The solution was heated to a temperature of 30 ° C. By Applying a voltage between the steel sheet and the lead anode was a deposition current with a cathodic current density of set about 80 A / dm 2 surface of the steel sheet.

Upon completion of the deposition, a high gloss alloy was obtained received layer.  

Example 3

A bearing made of steel, which only on the bearing surfaces with a Chromium / phosphorus alloy layer should be coated according to Example 1 pretreated and rinsed.

Subsequently, the bearing surfaces with a device for Tam Pongalvanisierung selectively coated with the alloy layer. When Coating solution was used the bath indicated in Example 1 det.

Example 4

Example 1 was repeated. Instead of 15 g / l sodium hypophosphite were 8.5 g / l NaH₂PO₂ · H₂O (0.08 mol / l) used. At a power density of 60 A / dm² was a chromium / phosphorus layer with a Phosphorus content of about 2.5 atomic% or at a current density of 80 A / dm² a layer with a phosphorus content of about 1.8 atom% deposited.

Example 5

Example 1 was repeated. Instead of 15 g / l sodium hypophosphite were 30 g / l NaH₂PO₂ · H₂O (0.28 mol / l) used. At a power density of 60 A / dm² was a chromium / phosphorus layer with a Phosphorus content of about 15.5 atomic% or at a current density of 80 A / dm² a layer with a phosphorus content of about  13.3 atomic% deposited.

Example 6

To determine the current efficiency, chromium / phosphorus layers were used from deposition baths with different sodium hypophosphite Kon concentrations in a measuring cell according to the principle of cyclic voltam deposited on a rotating steel electrode. The determined The values shown in Table 1 below.

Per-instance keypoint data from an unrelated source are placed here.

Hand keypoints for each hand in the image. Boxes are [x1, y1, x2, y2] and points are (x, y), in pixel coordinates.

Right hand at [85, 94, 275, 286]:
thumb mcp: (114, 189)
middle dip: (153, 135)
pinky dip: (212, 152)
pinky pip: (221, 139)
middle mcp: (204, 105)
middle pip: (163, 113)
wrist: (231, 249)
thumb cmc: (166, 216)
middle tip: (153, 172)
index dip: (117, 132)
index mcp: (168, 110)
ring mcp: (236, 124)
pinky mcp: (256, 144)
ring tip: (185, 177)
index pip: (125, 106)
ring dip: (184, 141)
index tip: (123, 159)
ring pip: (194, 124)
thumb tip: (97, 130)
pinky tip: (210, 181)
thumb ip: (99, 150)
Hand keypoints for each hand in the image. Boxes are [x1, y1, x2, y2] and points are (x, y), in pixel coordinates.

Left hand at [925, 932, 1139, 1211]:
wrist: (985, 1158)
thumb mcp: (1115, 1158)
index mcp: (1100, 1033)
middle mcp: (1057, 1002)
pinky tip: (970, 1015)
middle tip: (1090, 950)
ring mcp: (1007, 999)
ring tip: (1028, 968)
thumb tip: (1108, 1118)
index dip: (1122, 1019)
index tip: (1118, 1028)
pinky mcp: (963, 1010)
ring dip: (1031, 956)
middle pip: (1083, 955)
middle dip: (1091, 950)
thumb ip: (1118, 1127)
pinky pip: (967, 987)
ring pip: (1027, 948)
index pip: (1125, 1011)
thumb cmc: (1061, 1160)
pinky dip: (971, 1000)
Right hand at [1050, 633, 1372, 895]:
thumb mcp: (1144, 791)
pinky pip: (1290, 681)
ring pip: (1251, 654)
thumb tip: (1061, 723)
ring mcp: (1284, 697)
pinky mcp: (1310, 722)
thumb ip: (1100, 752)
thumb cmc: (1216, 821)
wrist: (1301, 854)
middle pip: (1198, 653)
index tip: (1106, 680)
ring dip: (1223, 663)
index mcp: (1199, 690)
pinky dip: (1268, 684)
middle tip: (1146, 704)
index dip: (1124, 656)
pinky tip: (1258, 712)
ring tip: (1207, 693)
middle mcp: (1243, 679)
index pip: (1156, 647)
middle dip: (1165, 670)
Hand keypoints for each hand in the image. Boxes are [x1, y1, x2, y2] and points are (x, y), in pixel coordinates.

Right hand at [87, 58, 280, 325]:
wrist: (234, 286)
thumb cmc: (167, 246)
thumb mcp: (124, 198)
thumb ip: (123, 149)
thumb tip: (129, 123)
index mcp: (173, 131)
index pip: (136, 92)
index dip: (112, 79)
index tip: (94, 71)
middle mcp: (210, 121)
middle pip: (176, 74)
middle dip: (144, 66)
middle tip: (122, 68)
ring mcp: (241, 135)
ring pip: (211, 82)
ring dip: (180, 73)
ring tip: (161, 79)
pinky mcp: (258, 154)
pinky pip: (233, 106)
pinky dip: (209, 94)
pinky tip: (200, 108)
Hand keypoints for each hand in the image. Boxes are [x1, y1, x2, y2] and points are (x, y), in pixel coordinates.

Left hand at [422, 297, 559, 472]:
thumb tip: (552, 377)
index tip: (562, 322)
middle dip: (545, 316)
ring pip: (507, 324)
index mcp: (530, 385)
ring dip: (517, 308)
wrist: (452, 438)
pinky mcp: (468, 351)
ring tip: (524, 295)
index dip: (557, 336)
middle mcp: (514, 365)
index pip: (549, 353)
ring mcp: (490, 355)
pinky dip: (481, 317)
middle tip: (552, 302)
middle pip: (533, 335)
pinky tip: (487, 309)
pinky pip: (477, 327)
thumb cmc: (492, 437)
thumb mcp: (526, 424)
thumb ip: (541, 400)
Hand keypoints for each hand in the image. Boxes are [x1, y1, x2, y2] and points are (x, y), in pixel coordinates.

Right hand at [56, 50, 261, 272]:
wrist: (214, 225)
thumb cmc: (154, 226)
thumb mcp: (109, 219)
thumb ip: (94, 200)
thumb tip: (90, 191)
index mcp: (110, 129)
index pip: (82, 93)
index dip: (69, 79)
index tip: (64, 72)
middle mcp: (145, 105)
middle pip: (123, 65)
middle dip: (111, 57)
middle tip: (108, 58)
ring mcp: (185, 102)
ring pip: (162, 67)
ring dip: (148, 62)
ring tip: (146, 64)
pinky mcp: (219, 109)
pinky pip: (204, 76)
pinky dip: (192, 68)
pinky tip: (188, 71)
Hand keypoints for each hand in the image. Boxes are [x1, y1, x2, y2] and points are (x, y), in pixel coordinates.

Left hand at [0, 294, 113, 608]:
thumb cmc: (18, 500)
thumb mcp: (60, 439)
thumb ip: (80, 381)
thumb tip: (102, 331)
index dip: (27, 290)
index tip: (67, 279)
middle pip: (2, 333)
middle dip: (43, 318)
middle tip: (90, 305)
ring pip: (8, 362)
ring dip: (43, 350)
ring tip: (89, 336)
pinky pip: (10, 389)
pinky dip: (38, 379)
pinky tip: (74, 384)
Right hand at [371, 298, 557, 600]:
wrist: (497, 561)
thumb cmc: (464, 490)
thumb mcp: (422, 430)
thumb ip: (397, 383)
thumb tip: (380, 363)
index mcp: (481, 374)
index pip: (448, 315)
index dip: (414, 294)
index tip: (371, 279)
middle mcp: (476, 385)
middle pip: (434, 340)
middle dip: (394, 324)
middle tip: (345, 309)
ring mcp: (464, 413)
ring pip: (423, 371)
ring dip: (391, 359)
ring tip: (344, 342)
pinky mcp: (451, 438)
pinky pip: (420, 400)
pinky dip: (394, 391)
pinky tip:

Table 1 (current efficiency)

Claims (7)

1. Aqueous bath for the electrolytic deposition of substantially amorphous, heat-resistant, binary chromium / phosphorus alloys of high hardness, essentially containing chromium (VI) compounds, a catalyst from the group of mineral acids and phosphites (HPO₃ ^2- ) and / or Hypophosphite ions (H₂PO₂⁻). 2. Bath according to claim 1, characterized by hypophosphite ions (H₂PO₂⁻) in a concentration of 0.05 to 0.3 mol / l bath. 3. Bath according to claim 1, characterized by phosphite ions (HPO₃ ^2- ) in a concentration of 0.02 to 0.2 mol / l bath. 4. Bath according to one of the preceding claims, characterized by Chromium (VI) compounds in a concentration of about 100 g / l bath, calculated on the basis of CrO₃ as chromium (VI) compound.   5. Bath according to one of the preceding claims, characterized by a molar ratio of the contents of chromium (VI) compounds to Catalyst of 20: 1, calculated on the basis of the content CrO₃ for Content H₂SO₄. 6. A method for the electrolytic deposition of substantially amorphous, heat-resistant, binary chromium / phosphorus alloys of high hardness onto metallic substrates with the following essential process steps:

• - contacting the metallic substrate with the aqueous bath according to any one of claims 1 to 5,
• - Applying an electrical voltage between the substrate and a positive polarized against the substrate electrode.

7. The method according to claim 6, characterized in that the Chromium / phosphorus alloy with a cathodic current density of 40 to 100 A / dm 2 is deposited.